Denver’s strong economy and increase in population has resulted in higher rents. Since 2010, overall asking rents have surged over 66%, which in turn has given rise to housing affordability problems. Earlier this year, Colorado legislators considered Senate Bill 19-225, which would have repealed a 1981 law prohibiting counties or municipalities (local governments) to impose rent control. Many landlords and property owners feared this bill would have had a negative impact on the future of the state’s rental market. Many even stated they would rather sell their properties than deal with rent control. Luckily for landlords, the bill did not pass the Senate.

Even with in-migration slowing and the abundance of new developments adding to supply, rents likely will continue to increase, but not at the same rates we’ve seen in the past few years. Rent growth is expected to plateau in Class A properties with concession offerings increasing, while Class B and Class C properties are projected to see stronger rent growth with the opportunities that value-add properties can offer. Value-add properties are Class C or older Class B properties that investors buy and renovate to bring the units up to date and subsequently raise rents to complement the improvements.

Class A: Starting to soften. The uptick in new developments in areas such as Lower Downtown, River North, Five Points and Jefferson Park has brought thousands of Class A units to Denver and set a record for the most Class A new development completions in 2018. However, demand did not keep up and is expected to fall behind again this year. With such an overflow of new units in the market, Class A vacancy rates have started to rise, forcing Class A owners to provide larger concessions in order to attract new tenants, as well to retain their current tenants. Competition for tenants will continue to increase as additional developments are planned for 2020. From 2016 to 2018, Class A asking rents averaged an increase of 3.4% annually, which is about half the average annual rent growth of 6.9% experienced from 2011 to 2015. Class A asking rents are expected to increase 2.6% this year and 1.9% in 2020.

Class B: The rise of value-add. With asking rents surging more than 63% over the past 10 years, Class B apartments have seen the largest rent growth in the metro area. With asking rents being so high in downtown Denver, suburbs such as Lakewood, Wheat Ridge and Arvada have seen an increase in demand for rental units. Tenants are open to looking for living options farther away from the city center with public transportation options, like the FasTracks light-rail system, allowing quick access to downtown Denver. This has given rise to the increase in demand for Class B units in these areas. Moreover, the abundance of value-add properties in the suburbs provides investors the opportunity to renovate and raise rents, which increases the net operating income. From 2011 to 2015, Class B asking rents averaged an increase of 7.5% annually, more than double the average annual rent growth of 3.4% recorded from 2016 to 2018. Class B asking rents are expected to increase 2.8% and 2.2% in 2019 and 2020, respectively.

Class C: Vacancy at an all-time low. The dramatic rise in rental rates has caused an affordability issue for many tenants who have had to downsize or move into a more affordable living space. This growing trend has increased the demand for Class C apartments. However, there are only so many units available within the market with demand increasing and supply staying the same. The vacancy rate for Class C properties has dipped to an all-time low as a result. This could cause concern for tenants who are already paying the maximum rents they can afford.

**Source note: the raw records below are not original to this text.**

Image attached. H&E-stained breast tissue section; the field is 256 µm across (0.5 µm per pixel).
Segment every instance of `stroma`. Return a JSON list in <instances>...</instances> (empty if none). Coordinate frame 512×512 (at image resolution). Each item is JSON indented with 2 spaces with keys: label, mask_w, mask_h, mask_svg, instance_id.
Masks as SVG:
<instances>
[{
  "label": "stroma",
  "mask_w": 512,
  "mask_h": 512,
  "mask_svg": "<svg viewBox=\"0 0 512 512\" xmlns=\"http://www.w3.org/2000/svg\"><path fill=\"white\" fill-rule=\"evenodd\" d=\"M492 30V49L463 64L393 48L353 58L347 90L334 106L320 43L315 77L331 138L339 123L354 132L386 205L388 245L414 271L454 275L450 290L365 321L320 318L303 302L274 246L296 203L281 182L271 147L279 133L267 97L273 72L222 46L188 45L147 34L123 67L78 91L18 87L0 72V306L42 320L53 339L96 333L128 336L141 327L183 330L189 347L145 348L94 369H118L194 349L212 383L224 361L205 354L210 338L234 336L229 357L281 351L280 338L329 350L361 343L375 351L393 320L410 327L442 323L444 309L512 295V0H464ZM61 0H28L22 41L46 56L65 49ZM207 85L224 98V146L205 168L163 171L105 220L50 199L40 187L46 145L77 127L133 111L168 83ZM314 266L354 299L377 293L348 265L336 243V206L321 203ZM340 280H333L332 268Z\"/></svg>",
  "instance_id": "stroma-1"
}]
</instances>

Senate Bill 19-225 would have had the largest impact on this demographic and potentially solved the issue of increasing rent, but, in return, it would have restricted property owners from increasing property values and hurting the overall futures of many properties. Because the bill did not pass, tenants should expect to continue to see a rise in average asking rents. From 2016 to 2018, Class C asking rents averaged an increase of 3.6% annually, the highest average annual growth rate of the three apartment classes. Class C asking rents are projected to increase 2.7% this year and 1.5% in 2020.

Featured in CREJ’s November 2019 Multifamily Properties Quarterly. 

Edited by the Colorado Real Estate Journal staff.